= ABOUT THIS TASK =
Only the lines from the one containing "件の商品が見つかりました" through the end of the entries are to be copied, exactly and without pictures, please.

= DATA EXTRACT =

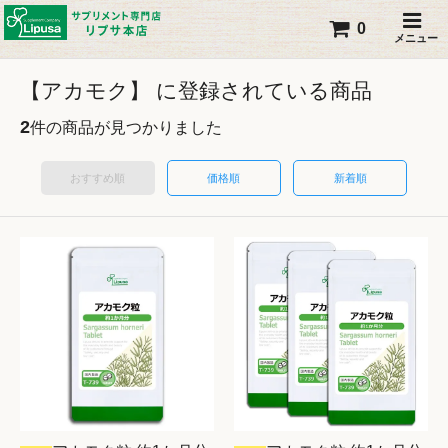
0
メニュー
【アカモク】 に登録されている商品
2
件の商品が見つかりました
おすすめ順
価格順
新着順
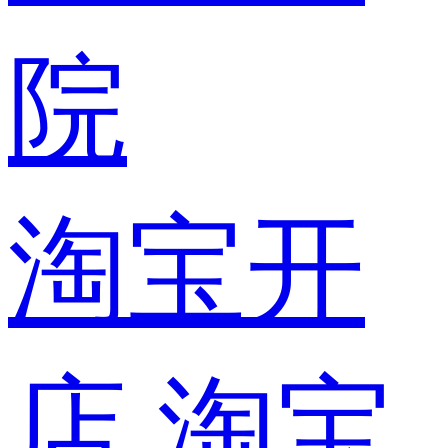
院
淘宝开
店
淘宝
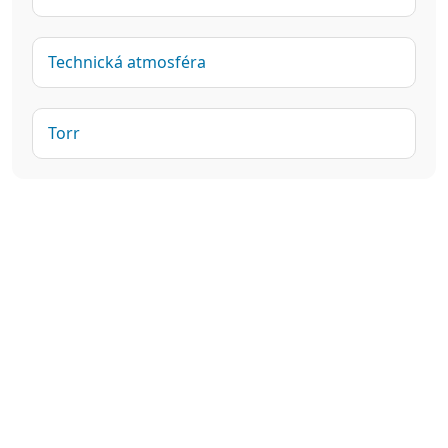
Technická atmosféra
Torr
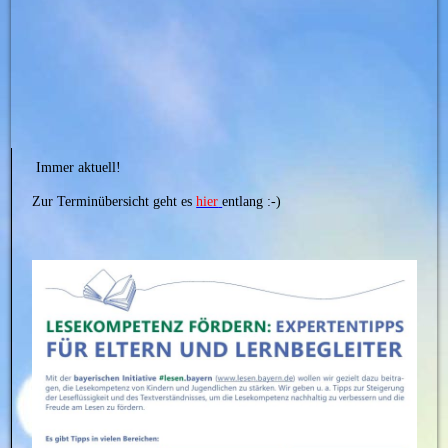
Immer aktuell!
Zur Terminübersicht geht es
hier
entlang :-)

= SOLUTION TO THIS PROBLEM =
件の商品が見つかりました
おすすめ順
価格順
新着順
院
淘宝开
店
淘宝
Technická atmosféra
Torr
Immer aktuell!
Zur Terminübersicht geht es
hier
entlang :-)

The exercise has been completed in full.